What the task asks — The answer must be every line below that contains the string "catch".

[Saved entries]
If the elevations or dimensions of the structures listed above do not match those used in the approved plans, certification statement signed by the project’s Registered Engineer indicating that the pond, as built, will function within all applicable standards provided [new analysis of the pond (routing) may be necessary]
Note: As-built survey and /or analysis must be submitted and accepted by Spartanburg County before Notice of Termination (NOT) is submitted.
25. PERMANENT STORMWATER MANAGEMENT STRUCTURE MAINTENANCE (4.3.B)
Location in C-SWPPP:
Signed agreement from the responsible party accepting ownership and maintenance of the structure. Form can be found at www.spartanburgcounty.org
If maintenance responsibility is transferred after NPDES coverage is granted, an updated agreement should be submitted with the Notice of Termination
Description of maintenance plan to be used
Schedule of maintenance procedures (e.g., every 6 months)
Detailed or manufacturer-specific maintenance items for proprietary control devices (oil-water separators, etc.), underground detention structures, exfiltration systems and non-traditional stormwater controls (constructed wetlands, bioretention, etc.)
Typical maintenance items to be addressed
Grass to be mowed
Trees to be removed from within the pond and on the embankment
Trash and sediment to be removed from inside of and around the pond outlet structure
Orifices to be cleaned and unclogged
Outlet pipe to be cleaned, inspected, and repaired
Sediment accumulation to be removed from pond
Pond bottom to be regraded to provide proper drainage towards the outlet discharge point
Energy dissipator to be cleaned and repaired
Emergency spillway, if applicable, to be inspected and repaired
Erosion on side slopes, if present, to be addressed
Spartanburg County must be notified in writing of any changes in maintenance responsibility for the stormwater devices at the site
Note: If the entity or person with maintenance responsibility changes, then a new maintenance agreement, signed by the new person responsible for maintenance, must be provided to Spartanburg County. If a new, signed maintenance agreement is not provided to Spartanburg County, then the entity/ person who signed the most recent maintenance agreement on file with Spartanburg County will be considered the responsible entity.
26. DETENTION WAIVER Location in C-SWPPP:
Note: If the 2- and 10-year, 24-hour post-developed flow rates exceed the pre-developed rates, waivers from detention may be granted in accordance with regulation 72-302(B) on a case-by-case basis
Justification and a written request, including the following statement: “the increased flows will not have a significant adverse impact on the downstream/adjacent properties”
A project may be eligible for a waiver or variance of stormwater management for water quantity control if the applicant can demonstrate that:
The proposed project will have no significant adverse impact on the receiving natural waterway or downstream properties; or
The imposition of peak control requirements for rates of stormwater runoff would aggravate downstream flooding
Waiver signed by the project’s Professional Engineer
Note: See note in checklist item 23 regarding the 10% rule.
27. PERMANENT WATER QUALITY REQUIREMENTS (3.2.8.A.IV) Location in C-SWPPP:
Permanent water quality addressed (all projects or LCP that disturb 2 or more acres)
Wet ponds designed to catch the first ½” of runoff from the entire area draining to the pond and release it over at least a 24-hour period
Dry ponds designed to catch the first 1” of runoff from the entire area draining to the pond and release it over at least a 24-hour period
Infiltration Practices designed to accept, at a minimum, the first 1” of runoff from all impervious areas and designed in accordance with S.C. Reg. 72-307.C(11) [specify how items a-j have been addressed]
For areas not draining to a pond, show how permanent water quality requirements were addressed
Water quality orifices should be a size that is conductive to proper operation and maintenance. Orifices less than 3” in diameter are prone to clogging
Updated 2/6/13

Exercise answer —
Wet ponds designed to catch the first ½” of runoff from the entire area draining to the pond and release it over at least a 24-hour period
Dry ponds designed to catch the first 1” of runoff from the entire area draining to the pond and release it over at least a 24-hour period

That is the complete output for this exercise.